3. b) Delivery of Gold to Jewellers: When a gold loan is sanctioned, the jewellers will receive
physical delivery of gold from the refiners. The banks will in turn make the requisite entry in
the jewellers’ Gold Loan Account.
c) Interest Received by Banks: The interest rate charged by the banks will have to cover the
following:
Interest rate paid to the depositors of gold
Fee paid to the refiners and Purity Verification Centres.

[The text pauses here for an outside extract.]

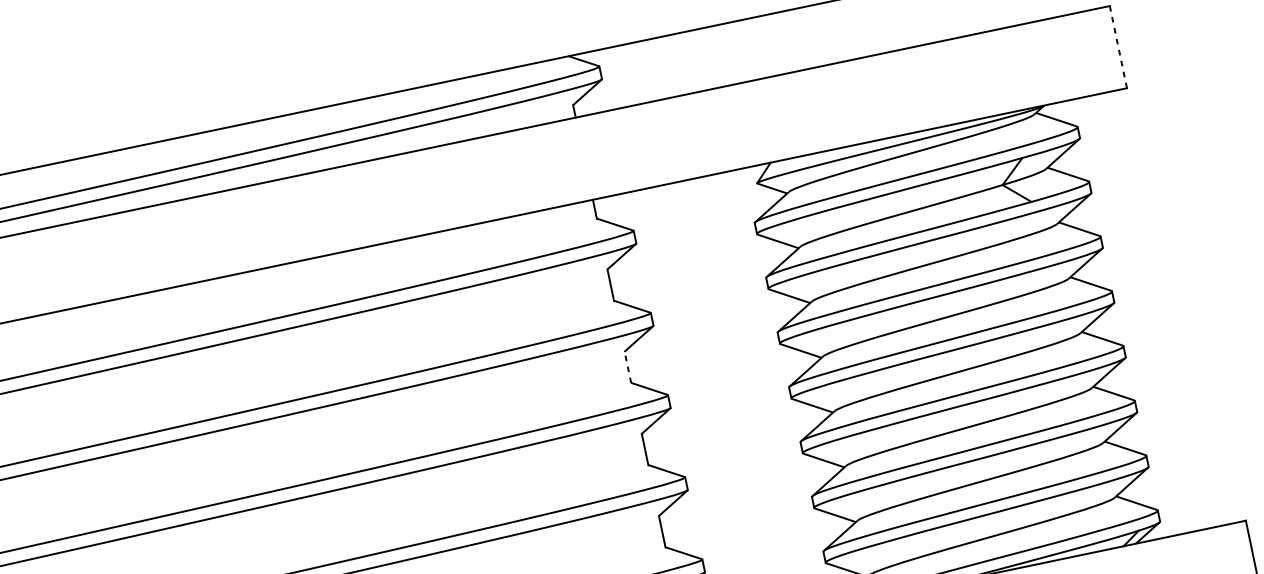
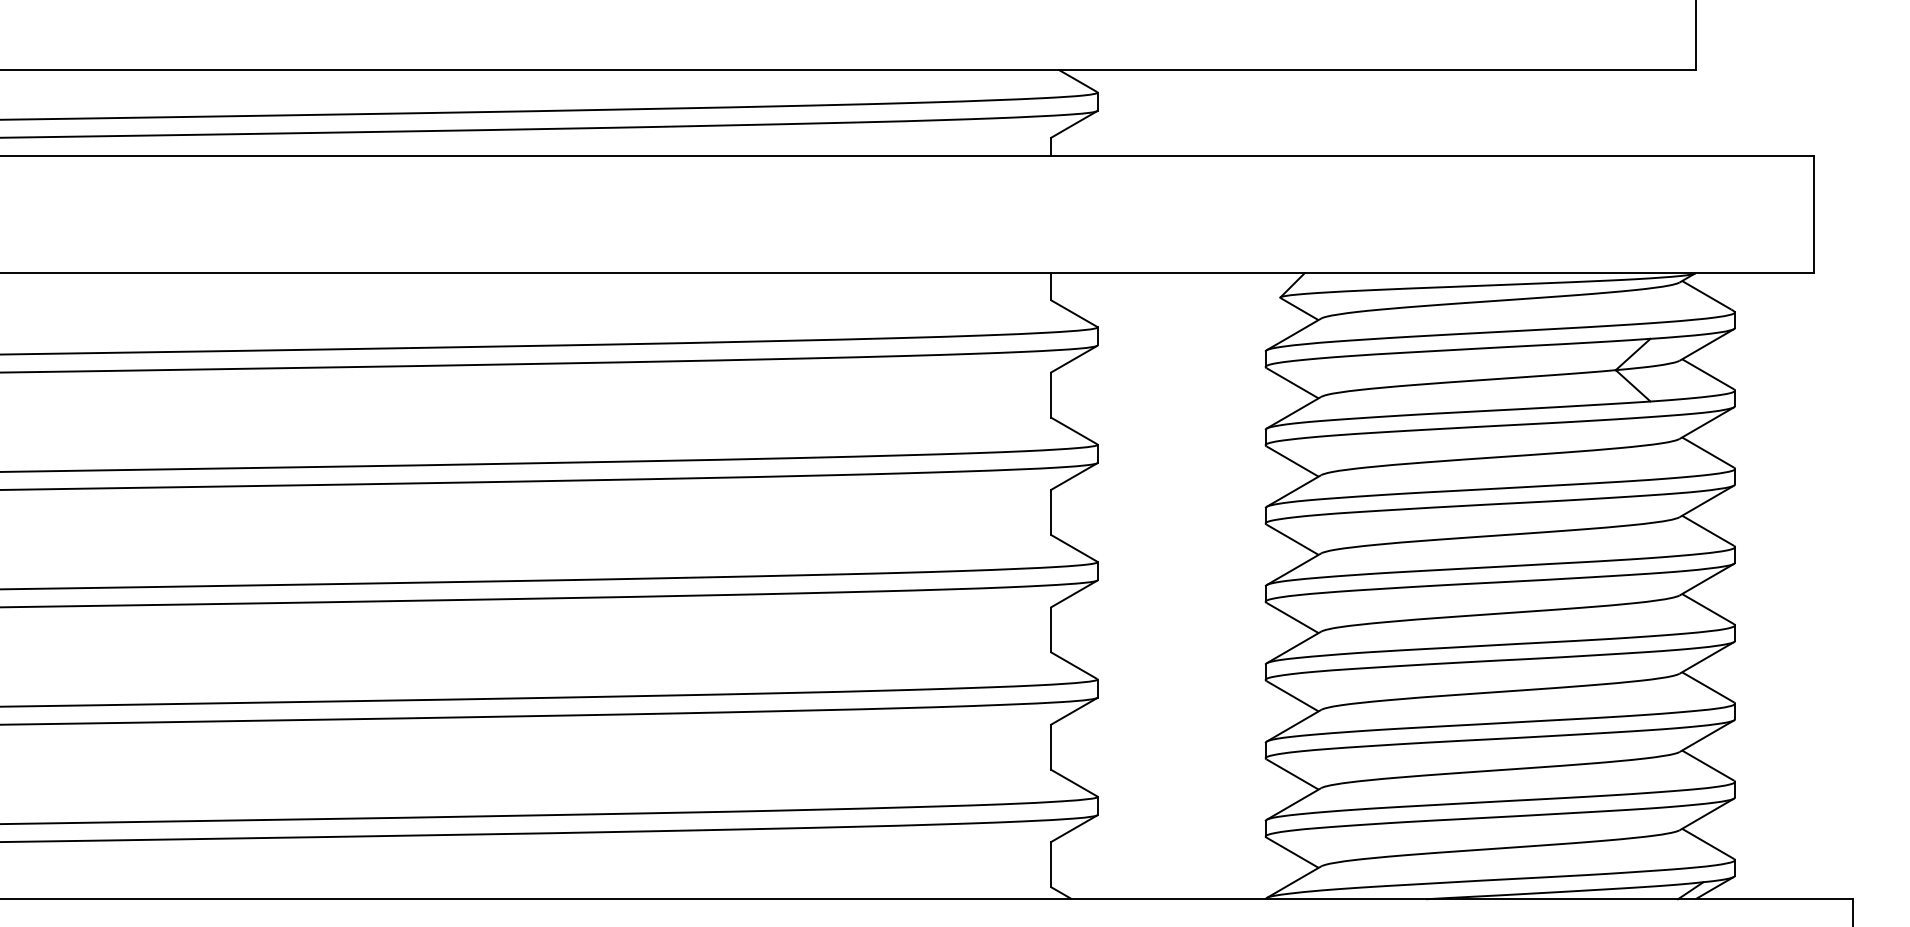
line: (1118, 47) -> (1813, 214), dashed -> solid
line: (627, 367) -> (1050, 512), dashed -> solid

Profit margin of the banks.
The banks can directly get gold from the international market on a consignment basis
and lend it to the jewellers. If this route is more lucrative, then the entire purpose will
get defeated. Thus, this aspect will also have to be kept in mind, while deciding the
interest rate.
CHALLENGES TO THE SCHEME: The crux of feedback received by the government from the
public on the proposed scheme gives the picture of the Indian household mentality.
I) First of all Indians who respect gold which is being passed on by the elders, would not like the
gold to be melted to liquid form.
II) Nobody seems to be happy with the low rate of interest of (1%-2%).
III) Moreover on the time of maturity the depositor will not get gold in the same form which he
actually deposited, he might receive a gold coin or bar.
These suggestions rightly mirror the mentality of Indian households, for whom gold is much
more than an avenue for investment. The government has been trying out all methods to cut
down the gold consumption in India. It has employed different methods--sharply hiking import
duties and providing public return the idle stock of gold lying in domestic households and
temples back to circulation.
The Ministry of Finance have made a proposal of keeping the gold deposits as the CRR by the
banks with the central bank, this proposal is still under discussion as RBI is opposing because
gold cannot be taken into consideration as CRR in which only liquid cash is to be taken into
consideration because the reserve might get affected by the fluctuation of gold price in the
international market.
ANALYST VIEW: First of all the probability of people investing in this scheme will be very less if the
the interest rate is maintained at 1% or 2% which is very less, instead if the rate of interest is increased to
7% or 8% then people can come forward and the interest rate can be revised periodically depends upon the
gold piece in the international market.
Secondly, few people might be interested in melting their gold and others may not. So the interest rate
variation can be kept i.e. people who are melting their gold will get little bit higher interest rate then people
with lower interest rate. Such a provision can make a big difference if government pays attention to the
mentality of an average Indian. Like mentioned above, Indians see gold not as a mere investment but more
as a symbol of their status.
In most Indian households, especially in southern states, gold ornaments are passed on from generations to
generations as a family asset, closer to their heart. Parting with gold, by selling or pledging, is perceived as a
social ignominy. It is a desperate step taken by an average Indian household in cases of extreme distress. So
if the following issues are taken into consideration then the scheme can go for a hit.